As for Aaron, he denied that the nativist tea party types had anything in common with the Nazis.
"Look at the fascist leader they've got on their banner there," he said, indicating J.T. "That's contrary to the American constitution. That's the precise polar opposite of our movement. We believe in liberty. Not tyranny. We don't believe in racism in general. If we had a major illegal immigration onslaught from Canada, my proposal would be that we enact severe, stiff border security up there as well."
Sorry Aaron, but I think you're in denial. The Nazis and the nativists have identical rhetoric when it comes to immigration. As for Canadians, there are illegal Canadians, and Irish, and Chinese living and working amongst us, but they are not the focus of all the hatred and scapegoating. The Mexicans are.
Later, I got into it with this nimrod who would only give his name as Bob. He said he used to be a contractor. Anyway, Bob the Contractor couldn't handle a discussion of the issues, and soon started the name-calling, to which I reciprocated. He acted like he wanted to swing on me, but I didn't budge, and he eventually stomped off.

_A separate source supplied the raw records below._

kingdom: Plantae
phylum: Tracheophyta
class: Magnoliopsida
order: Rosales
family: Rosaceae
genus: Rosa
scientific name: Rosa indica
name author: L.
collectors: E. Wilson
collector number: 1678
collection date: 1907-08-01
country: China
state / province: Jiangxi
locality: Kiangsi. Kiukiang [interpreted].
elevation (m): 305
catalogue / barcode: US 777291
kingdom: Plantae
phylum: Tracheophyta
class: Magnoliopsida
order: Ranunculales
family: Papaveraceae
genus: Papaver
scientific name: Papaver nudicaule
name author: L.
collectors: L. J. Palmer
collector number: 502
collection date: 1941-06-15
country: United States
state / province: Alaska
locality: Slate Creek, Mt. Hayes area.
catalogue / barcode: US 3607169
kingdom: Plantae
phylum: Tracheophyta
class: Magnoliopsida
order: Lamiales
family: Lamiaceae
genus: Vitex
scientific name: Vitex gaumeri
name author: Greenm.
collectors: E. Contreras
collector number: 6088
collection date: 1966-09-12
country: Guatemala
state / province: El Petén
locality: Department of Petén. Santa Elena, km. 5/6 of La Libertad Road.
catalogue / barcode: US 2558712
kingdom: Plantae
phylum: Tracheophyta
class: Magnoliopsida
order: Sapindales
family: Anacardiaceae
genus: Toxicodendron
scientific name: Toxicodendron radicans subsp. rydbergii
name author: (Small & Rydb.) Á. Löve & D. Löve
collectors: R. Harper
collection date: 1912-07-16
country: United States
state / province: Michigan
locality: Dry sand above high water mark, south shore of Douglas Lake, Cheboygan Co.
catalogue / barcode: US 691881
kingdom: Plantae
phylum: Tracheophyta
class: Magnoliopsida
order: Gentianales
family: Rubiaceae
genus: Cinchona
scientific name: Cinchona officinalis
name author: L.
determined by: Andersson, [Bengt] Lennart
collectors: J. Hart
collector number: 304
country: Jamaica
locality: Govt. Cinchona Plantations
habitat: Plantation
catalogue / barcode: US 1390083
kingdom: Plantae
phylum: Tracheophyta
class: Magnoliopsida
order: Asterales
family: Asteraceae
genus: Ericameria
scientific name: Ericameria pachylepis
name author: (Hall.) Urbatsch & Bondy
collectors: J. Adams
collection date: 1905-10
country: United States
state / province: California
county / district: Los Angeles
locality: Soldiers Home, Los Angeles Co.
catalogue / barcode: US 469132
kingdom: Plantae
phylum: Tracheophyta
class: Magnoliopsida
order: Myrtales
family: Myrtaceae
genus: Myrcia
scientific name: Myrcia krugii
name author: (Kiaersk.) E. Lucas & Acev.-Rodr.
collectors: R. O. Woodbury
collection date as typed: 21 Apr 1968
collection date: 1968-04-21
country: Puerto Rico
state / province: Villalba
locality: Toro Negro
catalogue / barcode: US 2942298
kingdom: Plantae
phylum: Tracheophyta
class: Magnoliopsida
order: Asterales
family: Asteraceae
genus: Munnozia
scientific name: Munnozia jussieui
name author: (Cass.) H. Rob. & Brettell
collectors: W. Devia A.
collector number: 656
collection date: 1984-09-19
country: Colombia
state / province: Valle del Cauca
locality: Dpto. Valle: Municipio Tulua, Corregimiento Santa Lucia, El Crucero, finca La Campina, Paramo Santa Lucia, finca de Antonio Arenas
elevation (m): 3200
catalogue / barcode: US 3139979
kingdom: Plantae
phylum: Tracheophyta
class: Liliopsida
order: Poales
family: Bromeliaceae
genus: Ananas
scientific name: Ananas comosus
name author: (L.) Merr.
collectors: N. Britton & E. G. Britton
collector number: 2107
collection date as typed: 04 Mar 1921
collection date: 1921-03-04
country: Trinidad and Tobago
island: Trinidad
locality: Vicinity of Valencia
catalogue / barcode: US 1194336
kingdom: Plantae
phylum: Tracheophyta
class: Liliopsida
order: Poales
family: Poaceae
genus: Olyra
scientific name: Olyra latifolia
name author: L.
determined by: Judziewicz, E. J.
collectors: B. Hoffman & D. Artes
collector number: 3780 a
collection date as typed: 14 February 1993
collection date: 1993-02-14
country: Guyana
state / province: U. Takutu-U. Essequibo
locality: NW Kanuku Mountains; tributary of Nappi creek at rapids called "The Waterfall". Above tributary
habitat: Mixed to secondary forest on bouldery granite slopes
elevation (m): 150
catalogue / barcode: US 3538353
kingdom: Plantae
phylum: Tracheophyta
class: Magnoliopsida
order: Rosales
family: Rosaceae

This Arizona shin-dig was one of numerous anti-amnesty tea parties held nationwide and sponsored by North Carolina-based William Gheen's nativist group ALIPAC. Locally, United for a Sovereign American had been pimping it hard, but it seems to have been put on by American Citizens United, the organization headed by Anna Gaines. You'll recall that Gaines' group was behind the failed effort to recall Phoenix Mayor Phil Gordon. The recall was a disaster, and ended without even one signature being submitted to the city clerk.
The good news is that if Saturday's pathetic turn-out is indicative of the state of opposition to amnesty, amnesty probably has a better shot than some might think. This angry passel of anti-Mexican fanatics is losing steam. And while they should be considered dangerous and monitored, the world has moved on, leaving them behind, while they've hardly noticed.